Online Safety and Resilience

BSB online safety and resilience.
Tuesday, December 15, 2020

Technology and the internet has undoubtedly been the hero of current circumstances, providing an opportunity for everyone to stay connected and not least for enabling teaching and learning to continue. In all our lives, our use and reliance has increased significantly and young children have perhaps developed computing skills faster than ever before. Therefore it has never been more important for our community to ensure we are guiding, monitoring and protecting our young people to safely use online resources available to them.

Most parent guides about online safety provide strategies and software options that allow the adult to sanitise and/or restrict the more unsavoury, unsuitable and dangerous sections of the internet for their children. But there is another very important area to online safety that rarely gets the coverage it deserves; we are talking about ‘digital resilience’.

In his book ‘What works in building resilience?’, Tony Newman defines a resilient child as someone that “can resist adversity, cope with uncertainty and recover more successfully from traumatic events or episodes”. In the context of their digital lives, a resilient child would be one that can resist the temptation to browse unsuitable material when firewalls fall short, in combination with building relationships with suitable adults which allows them to talk to us and ask questions without judgement. This is surely what we should be striving for in our young peoples’ digital lives?

Furthermore, a large part of our childrens’ lives are now played out online using various social media platforms. The Office of the Children’s Commissioner, ‘Life in Likes’ report, found that:

  • many Year 7 children find social media hard to manage, becoming over-dependent on ‘likes’ and ‘comments’ for social validation
  • young people become increasingly anxious about online images and ‘keeping up appearances’ as they get older. This can get worse when they start to follow celebrities and grow significantly upon starting secondary school
  • social media sites can undermine children’s view of themselves by making them feel inferior to the people they follow
  • young people feel social pressure to be constantly connected at the expense of other activities – especially in secondary school where everyone has a phone and social media accounts

There was a time when this data would be surprising or shocking for parents to read but we believe those days have long gone. This generation of adults have countless hours scrolling through their own social media feeds, and have experienced the very same feelings of loneliness, low self-esteem and inferiority, and feelings of missing out. Luckily, we are old enough to have already developed a level of resilience that can help to quantify and balance the negative feelings that come hand-in-hand with this technology. Our young people need our support, open communication and, in lots of cases in regards to social media, our protection from becoming involved too early with these social media platforms. Educare.com states in their article ‘What is digital resilience?’ that "most parents can no longer claim to be ‘too old’ or ‘out of touch’ with social media and the online world. It is everyday life for children and young people, and adults don’t need to be tech-savvy to be able to discuss feelings, behaviour and consequences".

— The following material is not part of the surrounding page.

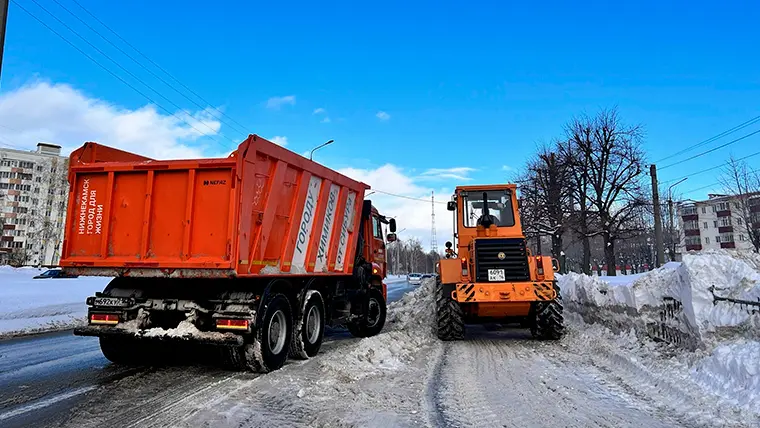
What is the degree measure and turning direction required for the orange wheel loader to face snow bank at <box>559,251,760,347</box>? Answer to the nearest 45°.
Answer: approximately 135° to its right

Finally, we would like to mention the modern dilemma facing so many young people today of ‘sharenting’. This is where parents feel completely free to post pictures of their children and even their children’s friends on their own social media platforms without the need for consent. There is an entire generation growing up who will reach adulthood with a huge digital footprint that they have had no control over whatsoever, potentially negatively impacting future employment opportunities and personal relationships. Before you hit that share button we would like to get everyone to ask themselves a question: if the shoe were on the other foot, would you want someone to put your photograph on the internet forever without asking your permission?